[Provided data]
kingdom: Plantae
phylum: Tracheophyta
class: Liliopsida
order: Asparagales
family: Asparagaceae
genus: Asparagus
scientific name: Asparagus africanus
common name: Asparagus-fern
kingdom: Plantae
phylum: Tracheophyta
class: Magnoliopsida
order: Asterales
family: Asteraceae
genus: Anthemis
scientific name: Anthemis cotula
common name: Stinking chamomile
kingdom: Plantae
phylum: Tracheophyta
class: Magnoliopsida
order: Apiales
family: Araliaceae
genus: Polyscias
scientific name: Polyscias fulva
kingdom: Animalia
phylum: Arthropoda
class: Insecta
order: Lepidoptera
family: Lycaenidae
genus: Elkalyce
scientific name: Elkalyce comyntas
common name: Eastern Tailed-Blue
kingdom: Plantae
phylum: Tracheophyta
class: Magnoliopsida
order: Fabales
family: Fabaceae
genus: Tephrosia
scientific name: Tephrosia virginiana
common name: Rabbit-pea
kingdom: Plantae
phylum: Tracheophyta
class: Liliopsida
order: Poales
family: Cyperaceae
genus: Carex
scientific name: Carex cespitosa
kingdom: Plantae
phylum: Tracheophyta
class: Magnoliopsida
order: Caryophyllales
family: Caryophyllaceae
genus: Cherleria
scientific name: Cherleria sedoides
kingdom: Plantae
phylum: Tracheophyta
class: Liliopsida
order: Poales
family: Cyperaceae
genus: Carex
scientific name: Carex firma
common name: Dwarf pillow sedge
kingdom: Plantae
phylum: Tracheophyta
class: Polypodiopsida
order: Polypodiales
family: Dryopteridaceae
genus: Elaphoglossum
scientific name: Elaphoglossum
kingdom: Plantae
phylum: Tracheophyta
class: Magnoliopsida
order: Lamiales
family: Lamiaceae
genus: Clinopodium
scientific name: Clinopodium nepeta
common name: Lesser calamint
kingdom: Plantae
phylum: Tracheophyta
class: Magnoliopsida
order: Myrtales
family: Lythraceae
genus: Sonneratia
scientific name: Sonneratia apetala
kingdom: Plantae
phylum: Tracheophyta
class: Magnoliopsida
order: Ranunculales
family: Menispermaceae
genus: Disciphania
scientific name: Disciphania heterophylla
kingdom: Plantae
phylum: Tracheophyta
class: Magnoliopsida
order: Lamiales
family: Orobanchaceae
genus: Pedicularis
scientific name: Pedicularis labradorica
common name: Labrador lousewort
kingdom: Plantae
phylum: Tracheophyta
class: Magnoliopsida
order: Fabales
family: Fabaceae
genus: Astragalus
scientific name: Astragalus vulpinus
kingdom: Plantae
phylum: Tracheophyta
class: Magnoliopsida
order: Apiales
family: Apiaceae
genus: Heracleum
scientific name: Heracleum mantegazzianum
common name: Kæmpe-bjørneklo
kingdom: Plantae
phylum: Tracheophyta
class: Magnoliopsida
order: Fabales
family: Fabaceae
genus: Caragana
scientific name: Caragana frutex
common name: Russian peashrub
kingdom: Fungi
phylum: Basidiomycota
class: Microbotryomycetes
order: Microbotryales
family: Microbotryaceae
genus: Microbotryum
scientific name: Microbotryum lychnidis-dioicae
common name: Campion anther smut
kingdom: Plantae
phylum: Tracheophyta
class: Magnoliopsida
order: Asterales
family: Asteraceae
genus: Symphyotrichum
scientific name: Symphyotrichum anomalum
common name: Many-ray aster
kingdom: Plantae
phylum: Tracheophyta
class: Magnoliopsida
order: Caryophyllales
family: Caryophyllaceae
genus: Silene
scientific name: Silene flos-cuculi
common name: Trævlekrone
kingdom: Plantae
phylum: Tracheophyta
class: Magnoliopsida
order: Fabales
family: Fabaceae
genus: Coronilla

[Requirement] Repeat all of the data above line for line, without changing anything.

[Response to the exercise]
kingdom: Plantae
phylum: Tracheophyta
class: Liliopsida
order: Asparagales
family: Asparagaceae
genus: Asparagus
scientific name: Asparagus africanus
common name: Asparagus-fern
kingdom: Plantae
phylum: Tracheophyta
class: Magnoliopsida
order: Asterales
family: Asteraceae
genus: Anthemis
scientific name: Anthemis cotula
common name: Stinking chamomile
kingdom: Plantae
phylum: Tracheophyta
class: Magnoliopsida
order: Apiales
family: Araliaceae
genus: Polyscias
scientific name: Polyscias fulva
kingdom: Animalia
phylum: Arthropoda
class: Insecta
order: Lepidoptera
family: Lycaenidae
genus: Elkalyce
scientific name: Elkalyce comyntas
common name: Eastern Tailed-Blue
kingdom: Plantae
phylum: Tracheophyta
class: Magnoliopsida
order: Fabales
family: Fabaceae
genus: Tephrosia
scientific name: Tephrosia virginiana
common name: Rabbit-pea
kingdom: Plantae
phylum: Tracheophyta
class: Liliopsida
order: Poales
family: Cyperaceae
genus: Carex
scientific name: Carex cespitosa
kingdom: Plantae
phylum: Tracheophyta
class: Magnoliopsida
order: Caryophyllales
family: Caryophyllaceae
genus: Cherleria
scientific name: Cherleria sedoides
kingdom: Plantae
phylum: Tracheophyta
class: Liliopsida
order: Poales
family: Cyperaceae
genus: Carex
scientific name: Carex firma
common name: Dwarf pillow sedge
kingdom: Plantae
phylum: Tracheophyta
class: Polypodiopsida
order: Polypodiales
family: Dryopteridaceae
genus: Elaphoglossum
scientific name: Elaphoglossum
kingdom: Plantae
phylum: Tracheophyta
class: Magnoliopsida
order: Lamiales
family: Lamiaceae
genus: Clinopodium
scientific name: Clinopodium nepeta
common name: Lesser calamint
kingdom: Plantae
phylum: Tracheophyta
class: Magnoliopsida
order: Myrtales
family: Lythraceae
genus: Sonneratia
scientific name: Sonneratia apetala
kingdom: Plantae
phylum: Tracheophyta
class: Magnoliopsida
order: Ranunculales
family: Menispermaceae
genus: Disciphania
scientific name: Disciphania heterophylla
kingdom: Plantae
phylum: Tracheophyta
class: Magnoliopsida
order: Lamiales
family: Orobanchaceae
genus: Pedicularis
scientific name: Pedicularis labradorica
common name: Labrador lousewort
kingdom: Plantae
phylum: Tracheophyta
class: Magnoliopsida
order: Fabales
family: Fabaceae
genus: Astragalus
scientific name: Astragalus vulpinus
kingdom: Plantae
phylum: Tracheophyta
class: Magnoliopsida
order: Apiales
family: Apiaceae
genus: Heracleum
scientific name: Heracleum mantegazzianum
common name: Kæmpe-bjørneklo
kingdom: Plantae
phylum: Tracheophyta
class: Magnoliopsida
order: Fabales
family: Fabaceae
genus: Caragana
scientific name: Caragana frutex
common name: Russian peashrub
kingdom: Fungi
phylum: Basidiomycota
class: Microbotryomycetes
order: Microbotryales
family: Microbotryaceae
genus: Microbotryum
scientific name: Microbotryum lychnidis-dioicae
common name: Campion anther smut
kingdom: Plantae
phylum: Tracheophyta
class: Magnoliopsida
order: Asterales
family: Asteraceae
genus: Symphyotrichum
scientific name: Symphyotrichum anomalum
common name: Many-ray aster
kingdom: Plantae
phylum: Tracheophyta
class: Magnoliopsida
order: Caryophyllales
family: Caryophyllaceae
genus: Silene
scientific name: Silene flos-cuculi
common name: Trævlekrone
kingdom: Plantae
phylum: Tracheophyta
class: Magnoliopsida
order: Fabales
family: Fabaceae
genus: Coronilla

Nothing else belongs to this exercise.